# To Dye or not to Dye that is the question



## GREENCOUNTYPETE

Taking Wisconsin trappers education currently , and there seems to be some controversy orver dyeing traps , some speed dip water sets , and boil , dye and wax land traps . 

while others say boil and wax , don't bother rusting , dying and waxing 

some guys worry so much about scent they have scent free tools and reset tools , but admittedly catch , and catch and catch on resets , done with bare hands and tools that were not boiled 

I have to wonder and a few of the instructors have eluded to this , that it is what ever you think it should be if you want to stay up nights worrying about how you can better make a set scent free 

what do you do ?


I am thinking with Dog proofs , I am not sure it matters what you do , just bate and set , some say there has been success with painting them white , ***** like bright it catches there eye then they smell it.

foot hold dirt sets , as long as the scent of the trap is not strong , i think the scent of the lure will be so much stronger , it would be a bit like walking home to fresh flowers on the table and a burnt casserole in the oven no way your smelling the flowers over the more powerful smell.


----------



## tryinhard

I dye my land traps in logwood dye. It helps get all the nasty smells off the trap. I have never waxed a trap for fear that the wax get contaminated and I have to redo all my traps. I set with bare hands, on my knees in front of where I am setting the trap. All animals smell human scent at one point or another in their life. I spoke with a guy that caught 100+ coyotes in 6 days and he said he only wore gloves when his hands got cold. Location is key in land trapping. Dog proofs and water traps can be painted with a flat paint and will do fine. After 4 or 5 raccoons in a dog proof you can pretty much write off any paint or dye you have used. This advice comes from 28 years of trial and error.


----------



## rags57078

I trap about like trying hard does , been doing it for 39 years now , if a person stops and thinks a bit a hound can track a person walking or running  well yotes and fox use their noses to stay alive so they will know if your around . just dont be spitting or taking a wizz next to the sets and you will be fine


----------



## GREENCOUNTYPETE

I kind of figured as much , it's a bit like fishing , most lures seem to be made to catch fisherman in a store and sometimes they also catch fish.

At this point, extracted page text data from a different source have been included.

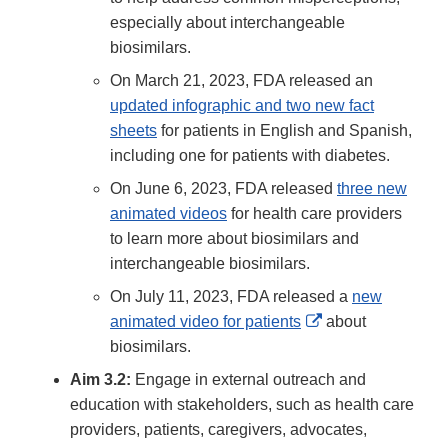
especially about interchangeable
biosimilars.
On March 21, 2023, FDA released an
updated infographic and two new fact
sheets
for patients in English and Spanish,
including one for patients with diabetes.
On June 6, 2023, FDA released
three new
animated videos
for health care providers
to learn more about biosimilars and
interchangeable biosimilars.
On July 11, 2023, FDA released a
new
External
animated video for patients
about
Link
biosimilars.
Disclaimer
Aim 3.2:
Engage in external outreach and
education with stakeholders, such as health care
providers, patients, caregivers, advocates,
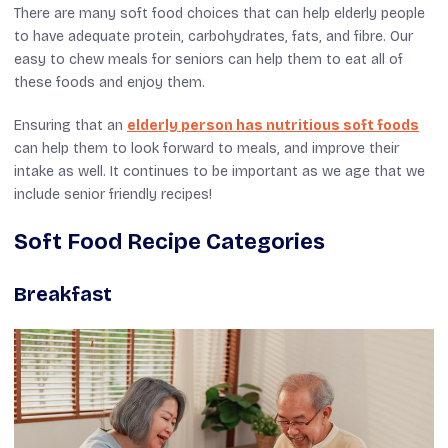
There are many soft food choices that can help elderly people
to have adequate protein, carbohydrates, fats, and fibre. Our
easy to chew meals for seniors can help them to eat all of
these foods and enjoy them.
Ensuring that an
elderly person has nutritious soft foods
can help them to look forward to meals, and improve their
intake as well. It continues to be important as we age that we
include senior friendly recipes!
Soft Food Recipe Categories
Breakfast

when the instructor demonstrating dirt sets said he , wears gloves for the first set and keeps clean tools for first set , then has dirty tools and uses bare hands for re-sets , but that he continues to catch on them, then he alluded to it's what you think and makes you happy.

I also noticed the instructor with the nicest cloths on had the cleanest looking traps , all speed dipped and perfectly black for water sets and , rusted , dyed and waxed for land.

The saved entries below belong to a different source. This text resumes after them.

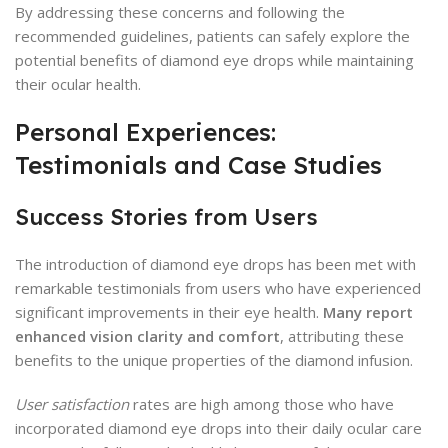
By addressing these concerns and following the
recommended guidelines, patients can safely explore the
potential benefits of diamond eye drops while maintaining
their ocular health.
Personal Experiences:
Testimonials and Case Studies
Success Stories from Users
The introduction of diamond eye drops has been met with
remarkable testimonials from users who have experienced
significant improvements in their eye health.
Many report
enhanced vision clarity and comfort
, attributing these
benefits to the unique properties of the diamond infusion.
User satisfaction
rates are high among those who have
incorporated diamond eye drops into their daily ocular care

I think we are going to get some dog proof and maybe a few 1 1/2 coils and make some **** sets to get started


----------



## littlejoe

Most of what I have trapped is coyotes with occasional cats and foxes. I did everything I could to give me an edge. I did do a very small amount of water sets for beaver, but by that time I was usually played out, and they were more work than I wanted.

I dyed my land traps in juniper and waxed. I tried to keep things as clean as possible...didn't use my setting gloves for lure or bait. Rust isn't huge problem here, but I believe wax does speed a trap up as well as possibly helping prevent freeze down. I kept buckets of duff from underneath the junipers to set in freezing conditions as well. 

Coyotes have a keen nose and you have to offer the best you can, and possibly detract their mind from where you want the foot placed. I still occasionally set with bare hands. Occasionally I had traps dug up enough to expose them, because of a odor loud enough to draw their curiosity. Usually in a flat set.

I do believe it was more curiosity than fear or being trap wise, because I occasionally (but seldom) caught an older yote by a jaw, when they tried to pack a trap off.

I to, do not believe you can totally hide any scent from them. But you can distract them with (more for the moment) appealing odors or visual attractants. The longer you keep them interested, the higher your chance for a catch.


----------



## K-9

I dip my water sets, lately I have been using Dakota line snare dip, when I use this up, I will probably go to formula one. I paint my body grips, and paint or dip my snares. My land traps are dyed and waxed, on new traps you can just clean them and wax them then next year after you clean them, they will be ready to dye and rewax, this is to protect the trap from corrosion, it has little to do with the odor of the trap. As long as you keep bait and lure odors off your traps you will be fine. If you are **** trapping, odor control is of no real significance as **** seem to pay little attention to human scent. 

The whole scent control thing is way over thought by most people, obviously you don't want to be plum sloppy at the set but there is no way to put in a set and a coyote not know you have been there, the key is becoming efficient at making your sets (pre season practice in the garden or where ever) so that you minimize the time you are at the location thereby minimizing the scent left. Unless you are trapping in some very remote wilderness, that coyote has probably encountered 50 peoples scent in the course of making its rounds that night, if they avoid all human scent, they wouldn't be coming into peoples yards and eating their pets and getting into the garbage and dog food.

A lot of this scent control stuff comes from the old time trappers who had a poor understanding of how scent is distributed from the body, the attributed their success to the great lengths they went to in controlling their scent when actually their great success was due to their incredible ability to pick the perfect location for the set and the superior skill they used in bedding the trap and constructing the set to place the animals paw on their trap pan and their incredible understanding of the behavior of their target animal. This is not to take anything away from their success but they were attributing their success to the wrong thing.

As far as dog proofs, I have white ones, brown ones, and black ones, it seems to me that setting them exactly on location has more to do with success than the color. In my experience, the DPs must be set right in the trail to connect, it doesn't seem that the DPs will pull a **** off the trail like a pocket set will. I do know that I have more white DPs messed with by people that the brown or black ones. With that said, DPs are an incredible tool because they are able to be set in places that you wouldn't want to set a foothold, snare, or body grip and they are so fast to put out it is a real time saver.


----------



## Homesteadwi5

we dye all of ours,and wax the ones for K9's, i dont do anything with dp's ,if u dont wanna mess with dyeing and waxing,there's a dip called full metal jacket that works very well


----------